§ **Work instruction**: Tally the lines below that include "vous" and give only the total.

§ **Task input**:
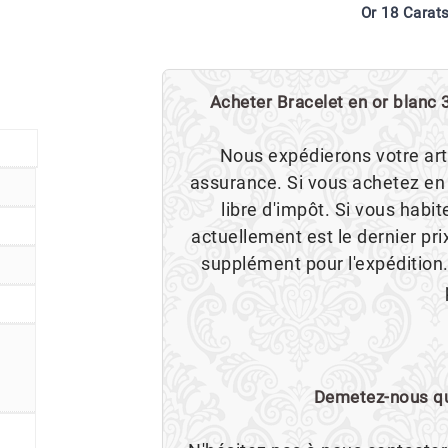
Or 18 Carat
Acheter Bracelet en or blanc 3
Nous expédierons votre art
assurance. Si vous achetez en
libre d'impôt. Si vous habit
actuellement est le dernier pr
supplément pour l'expédition.
Demetez-nous que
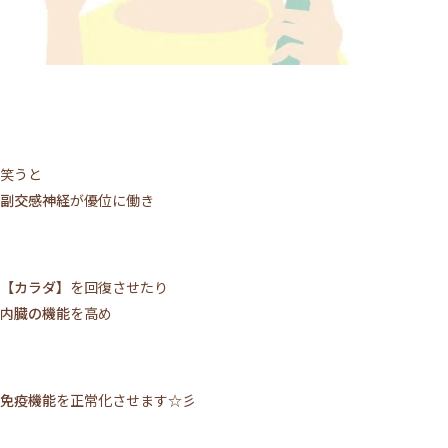
笑うと
副交感神経
が優位に働き
【カラダ】
を回復させたり
内臓の機能
を高め
免疫機能
を正常化させます☆彡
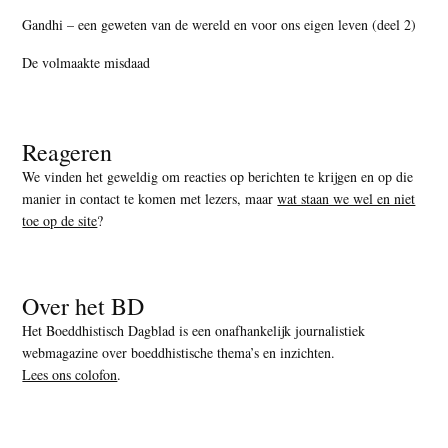
Gandhi – een geweten van de wereld en voor ons eigen leven (deel 2)
De volmaakte misdaad
Reageren
We vinden het geweldig om reacties op berichten te krijgen en op die
manier in contact te komen met lezers, maar
wat staan we wel en niet
toe op de site
?
Over het BD
Het Boeddhistisch Dagblad is een onafhankelijk journalistiek
webmagazine over boeddhistische thema’s en inzichten.
Lees ons colofon
.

§ **Answer section**: 2